PROBLEM DESCRIPTION.
Could you rewrite all of these entries with every "Florenz" switched to "Firenze", leaving everything else unchanged and leaving out the pictures?

:: INFORMATION SHOWN ::

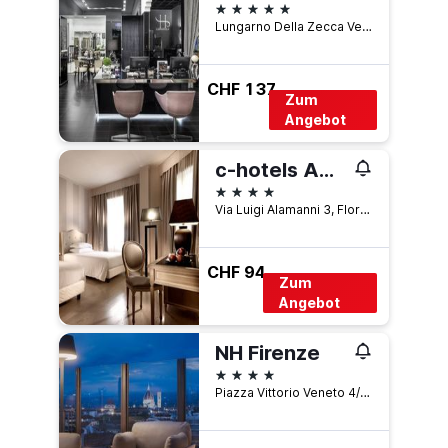
5 Sterne
Lungarno Della Zecca Vecchia 18, Florenz, Toskana, Italien
CHF 137
Zum
Angebot
c-hotels Ambasciatori
4 Sterne
Via Luigi Alamanni 3, Florenz, Toskana, Italien
CHF 94
Zum
Angebot
NH Firenze
4 Sterne
Piazza Vittorio Veneto 4/A, Florenz, Toskana, Italien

:::

WRITTEN ANSWER.
5 Sterne
Lungarno Della Zecca Vecchia 18, Firenze, Toskana, Italien
CHF 137
Zum
Angebot
c-hotels Ambasciatori
4 Sterne
Via Luigi Alamanni 3, Firenze, Toskana, Italien
CHF 94
Zum
Angebot
NH Firenze
4 Sterne
Piazza Vittorio Veneto 4/A, Firenze, Toskana, Italien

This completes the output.